Another convoy moved, and Muhyo and I joined them. We drove past the IED into the outskirts of Taftanaz, where other fighters were positioned.

A few of them had spread a blanket on the ground and were drinking tea. They looked like a happy family having a picnic in the countryside. Smoke was rising from a building ahead of us and the sound of heavy machine-gun fire came from up the road.

One of the fighters pointed at a small black dot moving in the distance. "A tank," he whispered.

The tank was on the parallel road and it appeared to be moving to cut off the rebels from the rear. All but a few of the fighters jumped into their cars and hurried back towards the outskirts of Benish, where they congregated again, waving fists and smoking and making plans for a counterattack.

An hour later the corpses of two men who had been brave enough to face a tank with Kalashnikovs were brought back. The fighters parted as their bodies were taken and placed in the mosque.

At sunset the army's fighters withdrew to their base at an airport a few miles down the road.

Civil war

That night Muhammad, the head of the security committee, sat with his friends and relatives around a stove. He described how, when the revolution began in Benish, the regime had asked him as a town elder to help stop it.
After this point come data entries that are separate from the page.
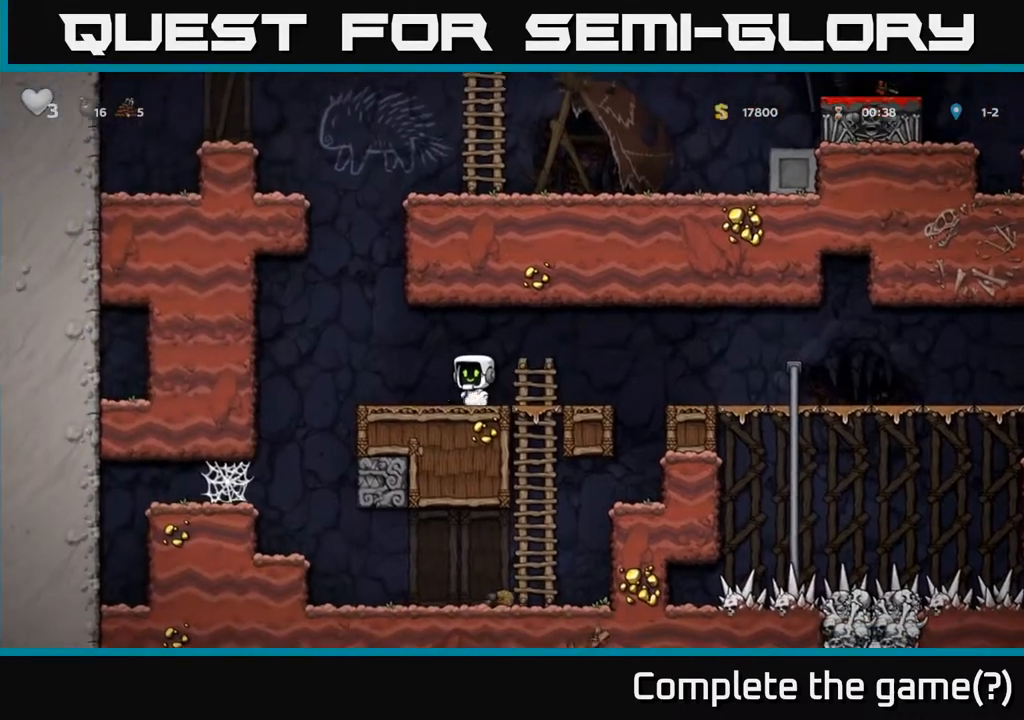
{"buttons": [], "left_stick": "center", "right_stick": "center", "events": [[167, "DPAD_LEFT", "up"], [200, "DPAD_UP", "down"], [233, "R1", "down"], [317, "R1", "up"], [350, "DPAD_UP", "up"]]}
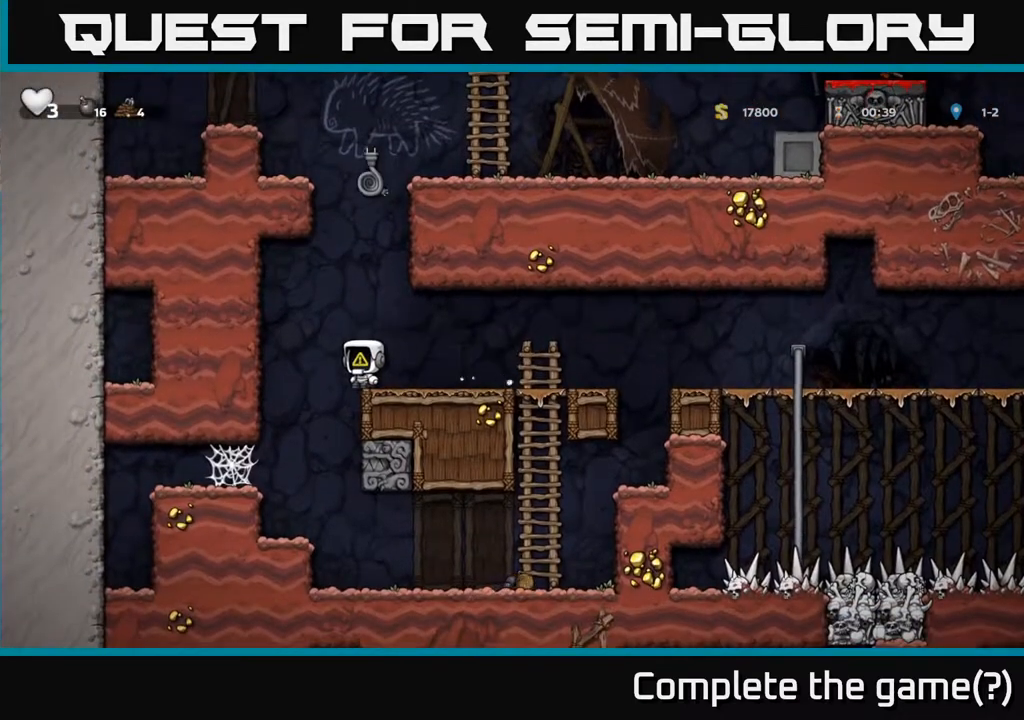
{"buttons": ["A", "DPAD_UP"], "left_stick": "center", "right_stick": "center", "events": [[283, "DPAD_UP", "down"], [333, "A", "down"]]}
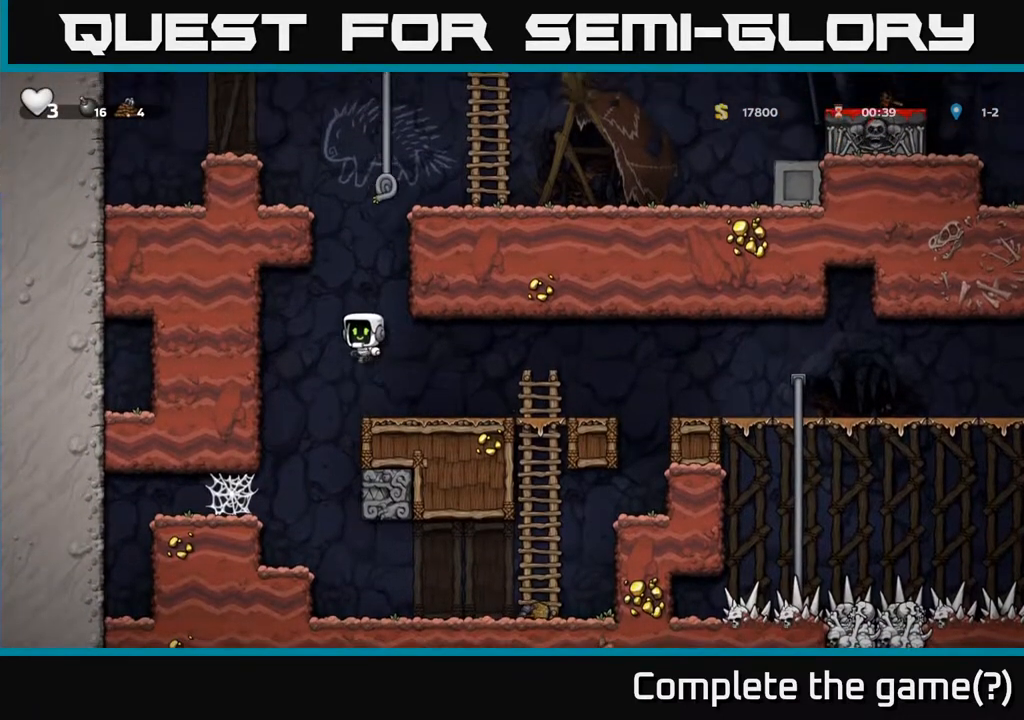
{"buttons": ["DPAD_UP"], "left_stick": "center", "right_stick": "center", "events": [[167, "A", "up"]]}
"When the young people first went out to demonstrate, the head of political security called me and said: 'Go and calm the street.'

"I went to the kids and asked them why they were demonstrating? 'We want freedom,' they said. 'In which bazaar is this freedom sold?' I asked. 'Tell me and I will go get it for you.' "

At first, Muhammad was against the demonstrations. "No one could imagine the people would demonstrate against this regime," he said. "We have seen the horrors of the 80s.

"We still have people missing who were detained by security forces then and haven't been heard of since."

It was a few days later, he said, that the security forces raided the town and took away more than 70 people.

"They realised that this regime doesn't distinguish between those who demonstrate or not," said Muhammad. "In the first demonstration they had called for freedom.

"In the following demonstrations they started calling for the toppling of the regime and removed all the pictures of the president from all public buildings ."

An old man interjected, shouting from across the room: "If you are insulted, what's left in your life?"

Mustafa, the young red-headed man, had been detained three times by different branches of the intelligence services.

After the initial beating, he said, they had forced his legs and arms through a tyre and hung him up so they could hit him, mainly in his genitals.

When he lost consciousness they put him in a cell where about another 100 men were detained. It was so crowded there was no space to lie down or sit.

"In the end I was willing to confess anything," said Mustafa. "I told the officer: 'Sir, I have blown up tanks, I have weapons and airplanes. Anything. Just stop the torture.'"

The only acceptable solution to the crisis was for Assad to abdicate, Muhammad said. "The people will forgive him and he will save the people the spilling of the blood.

"Otherwise, if this fighting continues we are heading for a civil war."